•• Sir Michael Redgrave CBE ••
Michael Redgrave

Like many great actors, Redgrave 
viewed films as the less pleasant 
part of the profession 
Sir Michael Redgrave CBE 
B: 20 March 1908 
D: 21 March 1985 aged 77 
  Ever the accomplished theatrical actor but reluctant film star, Michael Redgrave was as much at home with the works of Shakespeare, as with those of Chekhov.

Yet this man of the stage took to the world of film, making his first credited appearance in the 1938 Hitchcock classic THE LADY VANISHES, a role that he maintained he only signed up to in order to support his family.

Yet his image of the respected family man was shattered in 1995 when his son Corin published a biography on his father that talked openly of Redgrave's homosexuality. Intensely private, he kept such liaisons out of the public eye but not from his family, with his wife and noted actress Rachel Kempson having known from the onset the true nature of his sexuality.

Indeed it was she who held the family together, whilst Redgrave entered into a number of long-term relationships, in which lovers became known as uncles, including fellow actor Bob Mitchell, who Redgrave met whilst filming Fritz Lang's appropriately titled SECRET BEYOND THE DOOR / 1948 and who in turn would came to save his son Corin from drowning during a family excursion to Bexhill-on-Sea.
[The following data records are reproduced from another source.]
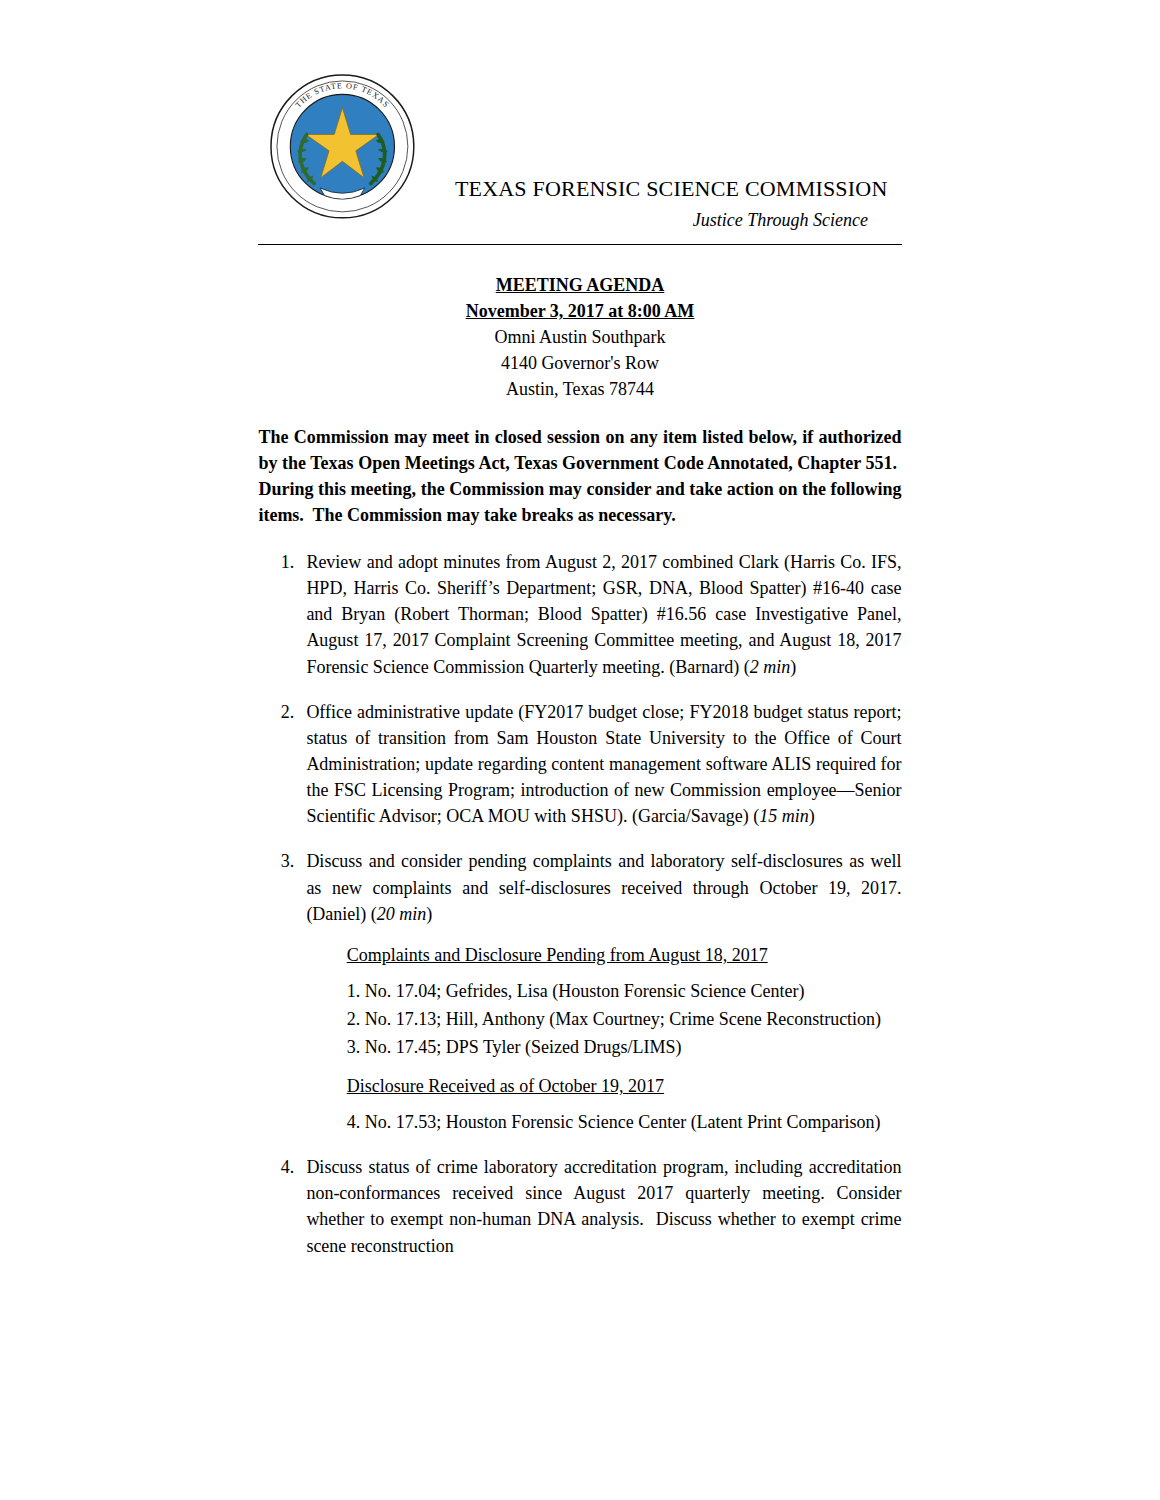THE STATE OF TEXAS
TEXAS FORENSIC SCIENCE COMMISSION
Justice Through Science
MEETING AGENDA
November 3, 2017 at 8:00 AM
Omni Austin Southpark
4140 Governor's Row
Austin, Texas 78744
The Commission may meet in closed session on any item listed below, if authorized by the Texas Open Meetings Act, Texas Government Code Annotated, Chapter 551. During this meeting, the Commission may consider and take action on the following items. The Commission may take breaks as necessary.
Review and adopt minutes from August 2, 2017 combined Clark (Harris Co. IFS, HPD, Harris Co. Sheriff’s Department; GSR, DNA, Blood Spatter) #16-40 case and Bryan (Robert Thorman; Blood Spatter) #16.56 case Investigative Panel, August 17, 2017 Complaint Screening Committee meeting, and August 18, 2017 Forensic Science Commission Quarterly meeting. (Barnard) (2 min)
Office administrative update (FY2017 budget close; FY2018 budget status report; status of transition from Sam Houston State University to the Office of Court Administration; update regarding content management software ALIS required for the FSC Licensing Program; introduction of new Commission employee—Senior Scientific Advisor; OCA MOU with SHSU). (Garcia/Savage) (15 min)
Discuss and consider pending complaints and laboratory self-disclosures as well as new complaints and self-disclosures received through October 19, 2017. (Daniel) (20 min)
Complaints and Disclosure Pending from August 18, 2017
1. No. 17.04; Gefrides, Lisa (Houston Forensic Science Center)
2. No. 17.13; Hill, Anthony (Max Courtney; Crime Scene Reconstruction)
3. No. 17.45; DPS Tyler (Seized Drugs/LIMS)
Disclosure Received as of October 19, 2017
4. No. 17.53; Houston Forensic Science Center (Latent Print Comparison)
Discuss status of crime laboratory accreditation program, including accreditation non-conformances received since August 2017 quarterly meeting. Consider whether to exempt non-human DNA analysis. Discuss whether to exempt crime scene reconstruction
Afflicted with Parkinson's disease during the latter years of his life, his final stage appearance was in the aptly titled 1979 National Theatre production CLOSE OF PLAY.

Author of four published works, his final book IN MY MIND'S EYE / 1983 co-written with Corin, was to have acknowledged his homosexual side, but in the end Redgrave preferred to refrain from making any references to such.

He exited stage left in March 1985 aged 77, leaving a remarkable legacy of stage and film work, let alone a theatrical dynasty, behind him.